The last indication that Moscow might physically dismantle excess SS-20s was given by Soviet officials to Social Democratic chancellor candidate Hans-Jochen Vogel last January during the West German election campaign. Mr. Vogel understood his Moscow hosts to have said at the time that some portion of European SS-20s could be destroyed and some portion moved eastward, with the ratios to be worked out in negotiations.
Soviet Foreign Minister Andrei Gromyko gave short shrift to such an interpretation of Soviet intentions during his subsequent visit to Bonn, however , and Central Committee member Vadim Zagladin later denied that the Soviets contemplated scrapping any missiles.

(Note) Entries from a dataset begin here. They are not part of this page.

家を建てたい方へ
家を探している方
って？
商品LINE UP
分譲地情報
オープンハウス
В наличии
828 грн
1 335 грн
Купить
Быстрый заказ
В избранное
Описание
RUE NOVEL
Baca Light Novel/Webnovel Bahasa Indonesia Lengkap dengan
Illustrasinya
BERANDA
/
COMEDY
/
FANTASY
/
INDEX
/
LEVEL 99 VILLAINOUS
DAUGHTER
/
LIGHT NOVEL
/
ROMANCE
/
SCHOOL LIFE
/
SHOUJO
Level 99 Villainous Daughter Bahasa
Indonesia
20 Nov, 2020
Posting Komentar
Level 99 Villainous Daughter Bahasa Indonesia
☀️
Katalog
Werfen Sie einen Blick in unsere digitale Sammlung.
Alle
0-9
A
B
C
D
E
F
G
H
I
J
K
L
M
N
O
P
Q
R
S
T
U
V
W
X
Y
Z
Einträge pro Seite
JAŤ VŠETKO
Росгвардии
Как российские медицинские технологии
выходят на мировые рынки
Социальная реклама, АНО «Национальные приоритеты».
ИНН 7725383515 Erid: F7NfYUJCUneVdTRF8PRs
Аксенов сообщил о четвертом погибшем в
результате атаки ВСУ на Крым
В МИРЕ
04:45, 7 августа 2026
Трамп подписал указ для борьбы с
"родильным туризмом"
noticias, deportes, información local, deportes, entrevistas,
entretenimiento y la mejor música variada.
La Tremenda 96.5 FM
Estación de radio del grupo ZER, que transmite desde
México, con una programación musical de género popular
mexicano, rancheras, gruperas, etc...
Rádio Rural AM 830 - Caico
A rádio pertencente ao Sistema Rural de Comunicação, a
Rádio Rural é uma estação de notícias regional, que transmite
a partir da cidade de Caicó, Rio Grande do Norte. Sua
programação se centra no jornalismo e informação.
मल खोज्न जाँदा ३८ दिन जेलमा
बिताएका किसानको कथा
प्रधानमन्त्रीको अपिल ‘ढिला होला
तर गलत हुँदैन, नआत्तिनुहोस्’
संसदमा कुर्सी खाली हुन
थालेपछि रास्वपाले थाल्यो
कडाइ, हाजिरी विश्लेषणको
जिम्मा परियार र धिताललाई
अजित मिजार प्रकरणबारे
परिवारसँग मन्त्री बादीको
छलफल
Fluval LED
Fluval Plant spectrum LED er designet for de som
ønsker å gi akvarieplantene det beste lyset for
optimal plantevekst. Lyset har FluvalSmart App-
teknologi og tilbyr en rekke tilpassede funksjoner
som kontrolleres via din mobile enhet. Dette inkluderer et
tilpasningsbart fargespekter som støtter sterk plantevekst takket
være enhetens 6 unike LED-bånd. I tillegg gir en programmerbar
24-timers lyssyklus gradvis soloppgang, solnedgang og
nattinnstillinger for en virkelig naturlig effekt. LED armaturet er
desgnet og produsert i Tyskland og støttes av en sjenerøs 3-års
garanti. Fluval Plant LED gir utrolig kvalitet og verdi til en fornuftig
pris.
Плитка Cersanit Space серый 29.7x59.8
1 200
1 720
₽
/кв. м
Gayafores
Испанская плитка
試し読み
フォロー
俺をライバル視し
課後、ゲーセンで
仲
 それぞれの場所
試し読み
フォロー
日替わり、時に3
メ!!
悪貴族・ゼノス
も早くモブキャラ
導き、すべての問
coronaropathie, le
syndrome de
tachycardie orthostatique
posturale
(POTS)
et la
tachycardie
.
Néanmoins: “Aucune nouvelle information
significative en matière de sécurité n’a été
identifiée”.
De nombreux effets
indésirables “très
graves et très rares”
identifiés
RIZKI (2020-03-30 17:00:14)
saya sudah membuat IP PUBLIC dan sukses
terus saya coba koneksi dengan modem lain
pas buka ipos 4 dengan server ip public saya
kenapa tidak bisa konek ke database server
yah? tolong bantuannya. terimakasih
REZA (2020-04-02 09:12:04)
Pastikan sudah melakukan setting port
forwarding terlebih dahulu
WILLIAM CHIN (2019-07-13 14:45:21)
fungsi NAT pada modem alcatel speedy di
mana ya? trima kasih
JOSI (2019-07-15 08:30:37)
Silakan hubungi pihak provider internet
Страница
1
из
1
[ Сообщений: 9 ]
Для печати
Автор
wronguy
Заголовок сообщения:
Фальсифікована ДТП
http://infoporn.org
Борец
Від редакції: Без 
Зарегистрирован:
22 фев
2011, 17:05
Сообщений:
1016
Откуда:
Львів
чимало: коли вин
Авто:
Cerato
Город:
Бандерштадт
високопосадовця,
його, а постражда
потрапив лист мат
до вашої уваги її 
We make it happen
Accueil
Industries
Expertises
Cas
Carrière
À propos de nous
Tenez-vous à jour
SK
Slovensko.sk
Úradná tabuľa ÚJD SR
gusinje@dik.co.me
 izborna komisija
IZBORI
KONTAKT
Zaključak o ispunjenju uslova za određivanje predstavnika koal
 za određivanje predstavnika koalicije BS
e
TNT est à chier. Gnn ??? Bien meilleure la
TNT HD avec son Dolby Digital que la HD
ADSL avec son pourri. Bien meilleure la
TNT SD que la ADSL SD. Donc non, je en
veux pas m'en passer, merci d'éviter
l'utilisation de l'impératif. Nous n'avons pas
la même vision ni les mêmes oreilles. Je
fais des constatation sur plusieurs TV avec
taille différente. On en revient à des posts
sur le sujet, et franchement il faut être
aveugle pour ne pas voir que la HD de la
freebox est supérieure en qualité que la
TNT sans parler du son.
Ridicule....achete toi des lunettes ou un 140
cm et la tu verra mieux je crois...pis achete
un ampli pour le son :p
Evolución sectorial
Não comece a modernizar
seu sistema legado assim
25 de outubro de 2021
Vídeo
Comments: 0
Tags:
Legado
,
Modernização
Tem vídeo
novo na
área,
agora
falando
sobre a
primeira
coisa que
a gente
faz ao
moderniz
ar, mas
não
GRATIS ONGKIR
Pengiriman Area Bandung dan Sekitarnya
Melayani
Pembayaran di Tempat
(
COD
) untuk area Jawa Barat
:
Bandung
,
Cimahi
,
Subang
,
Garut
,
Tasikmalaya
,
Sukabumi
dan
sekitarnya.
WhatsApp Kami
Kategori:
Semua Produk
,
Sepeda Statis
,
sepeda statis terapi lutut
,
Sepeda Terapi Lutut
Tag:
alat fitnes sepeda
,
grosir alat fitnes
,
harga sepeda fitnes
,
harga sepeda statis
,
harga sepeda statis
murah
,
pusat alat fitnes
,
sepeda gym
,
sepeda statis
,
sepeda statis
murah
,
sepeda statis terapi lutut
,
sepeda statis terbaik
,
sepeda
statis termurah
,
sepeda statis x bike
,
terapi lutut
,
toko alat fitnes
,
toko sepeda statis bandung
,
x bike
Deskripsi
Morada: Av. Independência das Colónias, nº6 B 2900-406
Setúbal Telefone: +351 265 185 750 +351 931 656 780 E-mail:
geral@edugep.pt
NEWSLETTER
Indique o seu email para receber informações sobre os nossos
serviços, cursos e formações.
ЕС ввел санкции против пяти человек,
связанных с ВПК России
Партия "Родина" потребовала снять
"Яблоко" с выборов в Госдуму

Soviet failure to pledge destruction of missiles at the formal talks in Geneva has also aroused Western suspicions: Is this periodic informal Soviet offer - Western diplomats ask - anything more than a propaganda ploy for West European, especially West German, consumption?
If in fact the Soviet Union does offer to dismantle missiles at the Geneva talks, this willingness could make the implementation of any arms control deal feasible.
It would still leave the two sides far apart, however, on the substance of an agreement. As this year's final US-Soviet Euromissile negotiating session approaches (Sept. 6 to Nov. 15), the West is demanding equal numbers of NATO INF warheads and Soviet INF warheads in both Europe and Asia. It exempts from the balance the independent French and semi-independent British nuclear missiles - and also both NATO and Warsaw Pact nuclear-capable aircraft.
If no arms control deal is reached by the end of this year, NATO has announced, it will deploy 572 new American single-warhead INF missiles in five European countries over the next five years. NATO regards these future 572 warheads as a response to the more than 1,080 already existing Soviet warheads on the more than 360 triple-warhead SS-20s that the Soviets have deployed since 1977.
For its part, Moscow is demanding a number of Soviet INF warheads equal to British and French nuclear warheads. This would permit no American deployments of new Euromissiles at all.